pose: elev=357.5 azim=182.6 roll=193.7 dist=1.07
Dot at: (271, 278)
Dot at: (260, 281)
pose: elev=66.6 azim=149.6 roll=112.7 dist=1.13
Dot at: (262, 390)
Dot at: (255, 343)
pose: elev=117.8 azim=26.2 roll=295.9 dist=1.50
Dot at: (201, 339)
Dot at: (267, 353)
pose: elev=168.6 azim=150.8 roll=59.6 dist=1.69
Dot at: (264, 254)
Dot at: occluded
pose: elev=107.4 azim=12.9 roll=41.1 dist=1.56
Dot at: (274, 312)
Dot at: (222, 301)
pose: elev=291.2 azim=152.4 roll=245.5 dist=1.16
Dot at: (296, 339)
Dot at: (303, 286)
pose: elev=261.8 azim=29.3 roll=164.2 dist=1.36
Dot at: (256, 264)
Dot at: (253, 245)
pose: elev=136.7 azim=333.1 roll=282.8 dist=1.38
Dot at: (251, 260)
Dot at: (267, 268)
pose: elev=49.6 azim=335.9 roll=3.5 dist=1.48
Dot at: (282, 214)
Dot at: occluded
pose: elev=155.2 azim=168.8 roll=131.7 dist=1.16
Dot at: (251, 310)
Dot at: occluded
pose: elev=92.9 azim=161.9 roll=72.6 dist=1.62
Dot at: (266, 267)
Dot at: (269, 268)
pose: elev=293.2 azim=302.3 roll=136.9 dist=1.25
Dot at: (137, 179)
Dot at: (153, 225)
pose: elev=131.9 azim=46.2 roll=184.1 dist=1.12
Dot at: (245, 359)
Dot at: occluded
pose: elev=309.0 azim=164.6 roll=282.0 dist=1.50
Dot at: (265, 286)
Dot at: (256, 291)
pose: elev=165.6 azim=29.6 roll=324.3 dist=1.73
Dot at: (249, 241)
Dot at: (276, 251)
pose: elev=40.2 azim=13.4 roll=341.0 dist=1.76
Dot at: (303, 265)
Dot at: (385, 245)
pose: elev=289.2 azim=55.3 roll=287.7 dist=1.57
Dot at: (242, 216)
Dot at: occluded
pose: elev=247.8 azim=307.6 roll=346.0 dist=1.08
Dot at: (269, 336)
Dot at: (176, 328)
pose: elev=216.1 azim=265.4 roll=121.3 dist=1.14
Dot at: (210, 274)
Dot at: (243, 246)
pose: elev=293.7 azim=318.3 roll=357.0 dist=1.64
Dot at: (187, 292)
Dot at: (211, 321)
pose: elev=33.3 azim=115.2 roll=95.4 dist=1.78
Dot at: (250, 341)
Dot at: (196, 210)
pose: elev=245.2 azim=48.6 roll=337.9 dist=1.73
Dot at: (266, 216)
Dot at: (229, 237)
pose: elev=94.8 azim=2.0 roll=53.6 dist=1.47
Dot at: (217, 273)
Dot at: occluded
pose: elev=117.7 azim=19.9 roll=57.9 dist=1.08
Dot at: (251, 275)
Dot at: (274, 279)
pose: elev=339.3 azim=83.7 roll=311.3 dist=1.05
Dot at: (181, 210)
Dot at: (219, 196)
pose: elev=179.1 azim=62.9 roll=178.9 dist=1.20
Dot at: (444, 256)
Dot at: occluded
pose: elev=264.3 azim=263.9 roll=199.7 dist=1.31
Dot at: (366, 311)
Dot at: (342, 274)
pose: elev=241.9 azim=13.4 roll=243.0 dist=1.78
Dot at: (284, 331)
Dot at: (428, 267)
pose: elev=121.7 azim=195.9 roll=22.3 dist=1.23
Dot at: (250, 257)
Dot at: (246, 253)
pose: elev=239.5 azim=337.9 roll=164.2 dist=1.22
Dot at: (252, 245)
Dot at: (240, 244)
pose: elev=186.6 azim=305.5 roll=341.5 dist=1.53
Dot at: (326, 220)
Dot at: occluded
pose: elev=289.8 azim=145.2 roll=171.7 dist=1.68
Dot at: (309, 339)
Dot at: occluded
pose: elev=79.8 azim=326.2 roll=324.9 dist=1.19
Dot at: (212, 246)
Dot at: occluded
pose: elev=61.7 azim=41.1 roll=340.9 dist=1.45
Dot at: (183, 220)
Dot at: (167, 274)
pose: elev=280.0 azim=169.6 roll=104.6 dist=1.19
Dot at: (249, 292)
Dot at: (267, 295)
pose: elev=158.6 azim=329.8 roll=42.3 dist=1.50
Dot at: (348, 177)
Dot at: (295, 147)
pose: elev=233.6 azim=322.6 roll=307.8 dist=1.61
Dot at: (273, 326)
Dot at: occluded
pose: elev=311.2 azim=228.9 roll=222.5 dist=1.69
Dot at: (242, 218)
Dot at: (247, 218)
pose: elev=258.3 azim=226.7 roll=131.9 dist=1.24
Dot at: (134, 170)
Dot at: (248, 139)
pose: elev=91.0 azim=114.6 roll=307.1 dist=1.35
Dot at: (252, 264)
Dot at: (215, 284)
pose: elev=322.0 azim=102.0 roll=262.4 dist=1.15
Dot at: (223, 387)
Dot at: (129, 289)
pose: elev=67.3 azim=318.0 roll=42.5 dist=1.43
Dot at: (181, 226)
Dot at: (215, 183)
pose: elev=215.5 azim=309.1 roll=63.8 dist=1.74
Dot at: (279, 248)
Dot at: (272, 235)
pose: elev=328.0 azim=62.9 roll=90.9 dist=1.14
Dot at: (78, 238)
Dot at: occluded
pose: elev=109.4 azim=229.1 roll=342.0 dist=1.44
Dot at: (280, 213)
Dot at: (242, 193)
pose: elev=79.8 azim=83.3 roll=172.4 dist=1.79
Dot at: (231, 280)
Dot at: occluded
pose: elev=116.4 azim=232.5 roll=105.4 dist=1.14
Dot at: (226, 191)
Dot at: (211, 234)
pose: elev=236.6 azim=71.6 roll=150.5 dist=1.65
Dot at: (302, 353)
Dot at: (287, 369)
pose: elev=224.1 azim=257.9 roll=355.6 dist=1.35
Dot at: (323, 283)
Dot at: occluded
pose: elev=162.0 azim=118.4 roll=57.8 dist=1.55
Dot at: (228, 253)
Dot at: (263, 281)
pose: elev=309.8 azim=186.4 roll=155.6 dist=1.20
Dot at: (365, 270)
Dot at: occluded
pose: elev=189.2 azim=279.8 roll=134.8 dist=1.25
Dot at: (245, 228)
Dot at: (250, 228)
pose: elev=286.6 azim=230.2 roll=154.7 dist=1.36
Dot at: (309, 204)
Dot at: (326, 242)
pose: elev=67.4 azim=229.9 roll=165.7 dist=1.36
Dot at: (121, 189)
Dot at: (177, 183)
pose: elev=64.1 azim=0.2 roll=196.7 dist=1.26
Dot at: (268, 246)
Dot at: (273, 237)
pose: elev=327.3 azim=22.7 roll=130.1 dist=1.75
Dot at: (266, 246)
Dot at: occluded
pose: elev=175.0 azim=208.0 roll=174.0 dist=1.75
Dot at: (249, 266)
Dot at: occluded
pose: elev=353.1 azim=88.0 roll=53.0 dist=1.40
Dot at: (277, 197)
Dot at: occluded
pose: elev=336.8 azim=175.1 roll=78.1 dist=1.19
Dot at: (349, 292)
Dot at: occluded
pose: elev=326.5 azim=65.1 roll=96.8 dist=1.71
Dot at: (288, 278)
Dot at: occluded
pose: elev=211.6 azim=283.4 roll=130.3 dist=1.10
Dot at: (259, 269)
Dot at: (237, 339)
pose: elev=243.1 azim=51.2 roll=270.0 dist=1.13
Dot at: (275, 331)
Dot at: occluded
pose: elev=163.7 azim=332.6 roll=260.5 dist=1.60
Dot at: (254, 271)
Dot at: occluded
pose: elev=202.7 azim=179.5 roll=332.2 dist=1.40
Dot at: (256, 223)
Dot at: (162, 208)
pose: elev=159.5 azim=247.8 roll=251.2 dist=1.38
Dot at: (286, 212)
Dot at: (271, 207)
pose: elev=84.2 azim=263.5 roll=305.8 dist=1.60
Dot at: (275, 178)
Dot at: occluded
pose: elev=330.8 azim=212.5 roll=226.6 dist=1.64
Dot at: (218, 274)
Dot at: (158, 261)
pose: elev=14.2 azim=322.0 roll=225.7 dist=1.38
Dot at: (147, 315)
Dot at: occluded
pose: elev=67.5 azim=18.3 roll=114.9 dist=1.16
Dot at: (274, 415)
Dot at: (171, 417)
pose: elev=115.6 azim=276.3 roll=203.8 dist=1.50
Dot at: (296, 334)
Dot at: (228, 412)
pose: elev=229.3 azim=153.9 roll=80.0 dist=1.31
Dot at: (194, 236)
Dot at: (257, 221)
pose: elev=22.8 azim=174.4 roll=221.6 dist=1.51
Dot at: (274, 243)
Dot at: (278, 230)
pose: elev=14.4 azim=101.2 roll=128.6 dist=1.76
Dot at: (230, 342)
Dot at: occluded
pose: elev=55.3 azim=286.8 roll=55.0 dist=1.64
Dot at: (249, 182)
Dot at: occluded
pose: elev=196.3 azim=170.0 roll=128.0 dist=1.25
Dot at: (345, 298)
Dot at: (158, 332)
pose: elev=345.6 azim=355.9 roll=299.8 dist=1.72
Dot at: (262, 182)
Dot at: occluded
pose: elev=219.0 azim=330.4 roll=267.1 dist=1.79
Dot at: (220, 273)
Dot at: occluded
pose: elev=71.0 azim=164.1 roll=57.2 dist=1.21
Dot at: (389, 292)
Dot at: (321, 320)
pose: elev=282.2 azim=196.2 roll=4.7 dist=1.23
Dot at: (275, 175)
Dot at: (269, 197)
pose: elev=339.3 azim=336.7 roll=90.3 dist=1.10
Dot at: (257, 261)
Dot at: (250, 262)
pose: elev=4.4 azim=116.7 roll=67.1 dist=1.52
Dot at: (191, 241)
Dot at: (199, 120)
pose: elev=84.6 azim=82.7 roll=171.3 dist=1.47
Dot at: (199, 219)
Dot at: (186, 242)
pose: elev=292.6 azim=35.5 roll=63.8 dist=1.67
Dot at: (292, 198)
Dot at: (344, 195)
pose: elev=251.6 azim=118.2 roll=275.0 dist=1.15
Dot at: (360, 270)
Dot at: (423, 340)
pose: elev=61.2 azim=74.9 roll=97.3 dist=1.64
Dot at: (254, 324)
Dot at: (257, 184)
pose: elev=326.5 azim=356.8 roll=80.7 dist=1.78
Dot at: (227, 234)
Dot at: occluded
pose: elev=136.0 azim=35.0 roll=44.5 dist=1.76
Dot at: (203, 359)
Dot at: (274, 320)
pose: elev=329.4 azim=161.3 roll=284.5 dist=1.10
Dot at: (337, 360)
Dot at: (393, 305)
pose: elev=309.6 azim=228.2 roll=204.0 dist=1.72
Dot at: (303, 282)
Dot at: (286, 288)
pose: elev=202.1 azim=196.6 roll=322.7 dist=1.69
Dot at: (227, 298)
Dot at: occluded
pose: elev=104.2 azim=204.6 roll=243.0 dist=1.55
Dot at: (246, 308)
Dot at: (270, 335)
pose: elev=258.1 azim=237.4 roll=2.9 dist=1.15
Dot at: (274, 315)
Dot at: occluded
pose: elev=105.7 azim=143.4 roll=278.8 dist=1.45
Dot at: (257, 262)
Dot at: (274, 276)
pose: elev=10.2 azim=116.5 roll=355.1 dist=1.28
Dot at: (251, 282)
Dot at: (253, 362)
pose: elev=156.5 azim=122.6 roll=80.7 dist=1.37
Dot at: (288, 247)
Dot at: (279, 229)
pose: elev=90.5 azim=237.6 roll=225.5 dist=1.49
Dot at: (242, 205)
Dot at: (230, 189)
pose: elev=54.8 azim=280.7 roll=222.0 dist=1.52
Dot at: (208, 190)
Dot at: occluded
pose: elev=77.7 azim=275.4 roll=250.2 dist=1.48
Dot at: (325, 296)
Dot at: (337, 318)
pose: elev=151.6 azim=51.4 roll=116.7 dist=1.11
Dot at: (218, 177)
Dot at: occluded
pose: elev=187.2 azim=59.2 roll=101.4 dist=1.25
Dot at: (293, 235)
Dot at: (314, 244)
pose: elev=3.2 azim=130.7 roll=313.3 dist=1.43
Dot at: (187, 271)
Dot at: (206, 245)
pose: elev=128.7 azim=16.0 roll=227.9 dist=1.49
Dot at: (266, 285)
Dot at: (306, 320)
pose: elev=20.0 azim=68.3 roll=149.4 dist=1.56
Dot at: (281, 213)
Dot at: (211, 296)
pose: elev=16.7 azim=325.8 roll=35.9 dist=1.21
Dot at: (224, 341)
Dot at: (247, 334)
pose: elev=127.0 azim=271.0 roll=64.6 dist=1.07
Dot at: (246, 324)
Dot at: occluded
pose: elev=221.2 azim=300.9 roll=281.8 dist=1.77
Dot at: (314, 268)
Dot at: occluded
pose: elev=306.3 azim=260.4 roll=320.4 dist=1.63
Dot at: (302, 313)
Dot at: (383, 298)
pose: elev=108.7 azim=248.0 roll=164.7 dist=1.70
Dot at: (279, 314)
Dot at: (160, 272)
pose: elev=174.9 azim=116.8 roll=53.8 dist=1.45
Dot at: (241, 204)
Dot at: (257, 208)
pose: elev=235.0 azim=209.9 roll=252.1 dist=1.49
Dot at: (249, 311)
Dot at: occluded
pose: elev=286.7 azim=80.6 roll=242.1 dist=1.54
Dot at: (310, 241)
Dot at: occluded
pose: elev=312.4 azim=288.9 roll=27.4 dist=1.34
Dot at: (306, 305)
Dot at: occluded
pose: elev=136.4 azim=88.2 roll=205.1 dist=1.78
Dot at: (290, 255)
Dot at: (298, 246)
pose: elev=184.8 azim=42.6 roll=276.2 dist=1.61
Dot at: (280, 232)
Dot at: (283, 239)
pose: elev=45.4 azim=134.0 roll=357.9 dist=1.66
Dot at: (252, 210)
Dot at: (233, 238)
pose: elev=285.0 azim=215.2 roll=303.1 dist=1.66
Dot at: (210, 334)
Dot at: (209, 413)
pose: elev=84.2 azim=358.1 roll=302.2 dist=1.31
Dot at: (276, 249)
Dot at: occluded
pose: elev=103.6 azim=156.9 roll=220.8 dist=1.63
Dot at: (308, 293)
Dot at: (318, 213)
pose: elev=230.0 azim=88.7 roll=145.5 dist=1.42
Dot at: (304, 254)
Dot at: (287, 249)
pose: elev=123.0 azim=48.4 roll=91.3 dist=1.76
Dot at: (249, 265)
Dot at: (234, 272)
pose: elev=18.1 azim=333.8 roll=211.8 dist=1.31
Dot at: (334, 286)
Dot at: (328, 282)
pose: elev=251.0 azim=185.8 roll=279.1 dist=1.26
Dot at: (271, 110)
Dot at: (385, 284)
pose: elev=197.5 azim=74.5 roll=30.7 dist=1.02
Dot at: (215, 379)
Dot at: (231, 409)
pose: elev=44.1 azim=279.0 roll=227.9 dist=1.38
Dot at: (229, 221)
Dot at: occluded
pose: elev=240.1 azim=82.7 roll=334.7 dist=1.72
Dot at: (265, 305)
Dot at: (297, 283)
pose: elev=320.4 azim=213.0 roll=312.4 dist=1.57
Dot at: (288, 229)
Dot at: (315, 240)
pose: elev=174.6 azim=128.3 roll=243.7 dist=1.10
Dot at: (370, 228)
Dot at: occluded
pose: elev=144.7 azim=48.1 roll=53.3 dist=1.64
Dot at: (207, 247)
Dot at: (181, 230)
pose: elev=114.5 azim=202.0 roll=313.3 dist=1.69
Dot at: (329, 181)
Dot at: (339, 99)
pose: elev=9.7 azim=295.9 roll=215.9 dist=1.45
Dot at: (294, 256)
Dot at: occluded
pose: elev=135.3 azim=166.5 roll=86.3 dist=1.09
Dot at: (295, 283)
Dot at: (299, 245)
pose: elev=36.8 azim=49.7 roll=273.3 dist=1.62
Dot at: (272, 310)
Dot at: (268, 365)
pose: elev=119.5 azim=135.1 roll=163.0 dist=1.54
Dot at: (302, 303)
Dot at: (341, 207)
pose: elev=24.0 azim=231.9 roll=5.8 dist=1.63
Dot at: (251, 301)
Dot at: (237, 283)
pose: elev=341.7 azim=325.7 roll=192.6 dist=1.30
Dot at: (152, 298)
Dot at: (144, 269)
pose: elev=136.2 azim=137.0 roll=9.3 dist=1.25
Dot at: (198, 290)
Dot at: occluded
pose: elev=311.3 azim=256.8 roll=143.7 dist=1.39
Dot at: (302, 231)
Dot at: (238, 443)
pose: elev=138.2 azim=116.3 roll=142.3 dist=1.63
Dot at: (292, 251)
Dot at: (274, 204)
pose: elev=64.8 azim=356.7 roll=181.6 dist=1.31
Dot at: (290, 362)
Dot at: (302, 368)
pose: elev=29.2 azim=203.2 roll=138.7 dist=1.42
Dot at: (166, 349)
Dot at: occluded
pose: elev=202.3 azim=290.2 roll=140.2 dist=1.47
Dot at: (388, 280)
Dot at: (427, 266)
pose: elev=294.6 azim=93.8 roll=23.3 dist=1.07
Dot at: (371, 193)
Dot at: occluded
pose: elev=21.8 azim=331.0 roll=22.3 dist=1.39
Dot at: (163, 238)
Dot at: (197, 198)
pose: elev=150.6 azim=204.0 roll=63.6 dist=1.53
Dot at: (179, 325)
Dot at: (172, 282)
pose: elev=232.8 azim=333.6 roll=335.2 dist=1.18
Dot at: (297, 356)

Task description »
Give everything in the data above, from the line containing "pose: elev=162.0 azim=118.4" down to the line containing "Dot at: (273, 237)", both included, as a numbered list, one line per item and no blank lines.

Correct answer »
1. pose: elev=162.0 azim=118.4 roll=57.8 dist=1.55
2. Dot at: (228, 253)
3. Dot at: (263, 281)
4. pose: elev=309.8 azim=186.4 roll=155.6 dist=1.20
5. Dot at: (365, 270)
6. Dot at: occluded
7. pose: elev=189.2 azim=279.8 roll=134.8 dist=1.25
8. Dot at: (245, 228)
9. Dot at: (250, 228)
10. pose: elev=286.6 azim=230.2 roll=154.7 dist=1.36
11. Dot at: (309, 204)
12. Dot at: (326, 242)
13. pose: elev=67.4 azim=229.9 roll=165.7 dist=1.36
14. Dot at: (121, 189)
15. Dot at: (177, 183)
16. pose: elev=64.1 azim=0.2 roll=196.7 dist=1.26
17. Dot at: (268, 246)
18. Dot at: (273, 237)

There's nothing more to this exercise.